━━━ Material for the task ━━━

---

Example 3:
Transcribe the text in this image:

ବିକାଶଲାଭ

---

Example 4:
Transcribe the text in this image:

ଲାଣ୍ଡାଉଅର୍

━━━

What to do:
Repeat the whole of the data above exactly, keeping every word.

Response:
---

Example 3:
Transcribe the text in this image:

ବିକାଶଲାଭ

---

Example 4:
Transcribe the text in this image:

ଲାଣ୍ଡାଉଅର୍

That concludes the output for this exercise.